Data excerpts
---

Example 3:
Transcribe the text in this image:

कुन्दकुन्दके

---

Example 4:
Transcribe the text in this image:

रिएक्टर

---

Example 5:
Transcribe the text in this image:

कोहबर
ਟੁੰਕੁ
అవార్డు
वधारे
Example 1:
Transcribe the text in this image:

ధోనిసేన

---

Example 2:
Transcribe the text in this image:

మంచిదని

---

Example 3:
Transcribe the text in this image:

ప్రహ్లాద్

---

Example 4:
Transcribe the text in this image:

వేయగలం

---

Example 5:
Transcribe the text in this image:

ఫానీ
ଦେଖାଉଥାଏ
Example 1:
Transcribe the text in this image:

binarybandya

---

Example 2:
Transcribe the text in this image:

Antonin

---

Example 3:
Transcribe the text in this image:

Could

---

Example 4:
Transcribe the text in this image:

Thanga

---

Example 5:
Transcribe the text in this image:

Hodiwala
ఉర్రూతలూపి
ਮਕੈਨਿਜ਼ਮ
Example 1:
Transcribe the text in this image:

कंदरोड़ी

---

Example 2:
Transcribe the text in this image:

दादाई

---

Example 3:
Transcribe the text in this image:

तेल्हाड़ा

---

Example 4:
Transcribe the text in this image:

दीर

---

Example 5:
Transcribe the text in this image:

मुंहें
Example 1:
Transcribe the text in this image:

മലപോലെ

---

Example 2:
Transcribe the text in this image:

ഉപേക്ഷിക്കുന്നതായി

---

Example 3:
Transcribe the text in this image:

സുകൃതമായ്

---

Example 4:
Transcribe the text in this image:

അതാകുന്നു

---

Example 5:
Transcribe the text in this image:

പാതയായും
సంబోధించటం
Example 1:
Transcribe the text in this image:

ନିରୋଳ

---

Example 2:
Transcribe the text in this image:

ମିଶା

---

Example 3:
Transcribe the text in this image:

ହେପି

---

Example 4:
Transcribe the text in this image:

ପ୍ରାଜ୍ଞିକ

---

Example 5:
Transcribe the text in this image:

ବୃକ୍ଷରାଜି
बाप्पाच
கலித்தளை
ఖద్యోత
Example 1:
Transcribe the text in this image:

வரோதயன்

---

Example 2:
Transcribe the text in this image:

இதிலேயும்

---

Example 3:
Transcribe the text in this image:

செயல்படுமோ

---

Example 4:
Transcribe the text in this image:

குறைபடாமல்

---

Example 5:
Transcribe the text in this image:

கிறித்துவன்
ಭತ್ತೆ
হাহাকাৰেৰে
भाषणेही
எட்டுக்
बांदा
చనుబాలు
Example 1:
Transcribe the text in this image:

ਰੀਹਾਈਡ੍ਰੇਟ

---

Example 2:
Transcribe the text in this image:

● Required action
In full and exactly as written, repeat the data.

● Response to the task
---

Example 3:
Transcribe the text in this image:

कुन्दकुन्दके

---

Example 4:
Transcribe the text in this image:

रिएक्टर

---

Example 5:
Transcribe the text in this image:

कोहबर
ਟੁੰਕੁ
అవార్డు
वधारे
Example 1:
Transcribe the text in this image:

ధోనిసేన

---

Example 2:
Transcribe the text in this image:

మంచిదని

---

Example 3:
Transcribe the text in this image:

ప్రహ్లాద్

---

Example 4:
Transcribe the text in this image:

వేయగలం

---

Example 5:
Transcribe the text in this image:

ఫానీ
ଦେଖାଉଥାଏ
Example 1:
Transcribe the text in this image:

binarybandya

---

Example 2:
Transcribe the text in this image:

Antonin

---

Example 3:
Transcribe the text in this image:

Could

---

Example 4:
Transcribe the text in this image:

Thanga

---

Example 5:
Transcribe the text in this image:

Hodiwala
ఉర్రూతలూపి
ਮਕੈਨਿਜ਼ਮ
Example 1:
Transcribe the text in this image:

कंदरोड़ी

---

Example 2:
Transcribe the text in this image:

दादाई

---

Example 3:
Transcribe the text in this image:

तेल्हाड़ा

---

Example 4:
Transcribe the text in this image:

दीर

---

Example 5:
Transcribe the text in this image:

मुंहें
Example 1:
Transcribe the text in this image:

മലപോലെ

---

Example 2:
Transcribe the text in this image:

ഉപേക്ഷിക്കുന്നതായി

---

Example 3:
Transcribe the text in this image:

സുകൃതമായ്

---

Example 4:
Transcribe the text in this image:

അതാകുന്നു

---

Example 5:
Transcribe the text in this image:

പാതയായും
సంబోధించటం
Example 1:
Transcribe the text in this image:

ନିରୋଳ

---

Example 2:
Transcribe the text in this image:

ମିଶା

---

Example 3:
Transcribe the text in this image:

ହେପି

---

Example 4:
Transcribe the text in this image:

ପ୍ରାଜ୍ଞିକ

---

Example 5:
Transcribe the text in this image:

ବୃକ୍ଷରାଜି
बाप्पाच
கலித்தளை
ఖద్యోత
Example 1:
Transcribe the text in this image:

வரோதயன்

---

Example 2:
Transcribe the text in this image:

இதிலேயும்

---

Example 3:
Transcribe the text in this image:

செயல்படுமோ

---

Example 4:
Transcribe the text in this image:

குறைபடாமல்

---

Example 5:
Transcribe the text in this image:

கிறித்துவன்
ಭತ್ತೆ
হাহাকাৰেৰে
भाषणेही
எட்டுக்
बांदा
చనుబాలు
Example 1:
Transcribe the text in this image:

ਰੀਹਾਈਡ੍ਰੇਟ

---

Example 2:
Transcribe the text in this image:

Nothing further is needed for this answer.